PROBLEM STATEMENT
In the book review on Washington, D.C., how long a jail term did Barry serve before beginning his comeback?

SOURCE TEXT

#####

RACE, POWER, AND THE DECLINE OF WASHINGTON, D.C.

Two veteran Washington journalists offer a vigorous and resonant portrait of the 30-year decline and polarization of our capital. Jaffe (of Washingtonian magazine) and Sherwood (of WRC-TV, formerly of the Washington Post) tell their story in episodic sketches, covering the city's historic caste system among blacks, the rise of community organizer (and, later, mayor) Marion Barry during the War on Poverty, and the shift of power to blacks after the traumatic 1968 riots. The authors criticize the long-standing federal stranglehold on the district, as well as the Post's ignorance of black Washington, but their major culprit is ``Boss Barry,'' who emerged in his second mayoral term (1982-6) as a betrayer of the biracial coalition that first elected him. Barry's failures were legion: political spoils for a narrow group of adventurers such as profiteer-from-the-homeless Cornelius Pitts; a top aide turned embezzler; a police department in disarray; a downtown that boomed as other neighborhoods crumbled. His defiance of the black bourgeoisie and the white power structure preserved his popularity among blacks, and when he was arrested on drug charges in 1990—an episode recounted in telling detail—his lawyer successfully argued that the government was out to get him. After serving a six-month jail term for one misdemeanor, Barry began a comeback as council member from the city's poorest ward. The authors criticize the current mayor, reformer Sharon Pratt Kelly, as out of touch, and warn that federal receivership for Washington is as likely as full home rule and statehood. Reliance on dialogue-rich scenes sometimes sacrifices depth for drama, but this is a memorable and disturbing reminder of much unfinished urban business.

#####

GIVEN ENTRIES

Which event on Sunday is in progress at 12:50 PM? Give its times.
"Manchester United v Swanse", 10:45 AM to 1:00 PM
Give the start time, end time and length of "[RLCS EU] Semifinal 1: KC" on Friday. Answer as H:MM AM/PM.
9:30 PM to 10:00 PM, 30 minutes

#####

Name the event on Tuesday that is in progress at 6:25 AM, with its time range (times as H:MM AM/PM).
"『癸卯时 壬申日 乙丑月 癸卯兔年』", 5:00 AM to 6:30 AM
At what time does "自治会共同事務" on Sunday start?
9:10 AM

#####

FINISHED ANSWER
Six months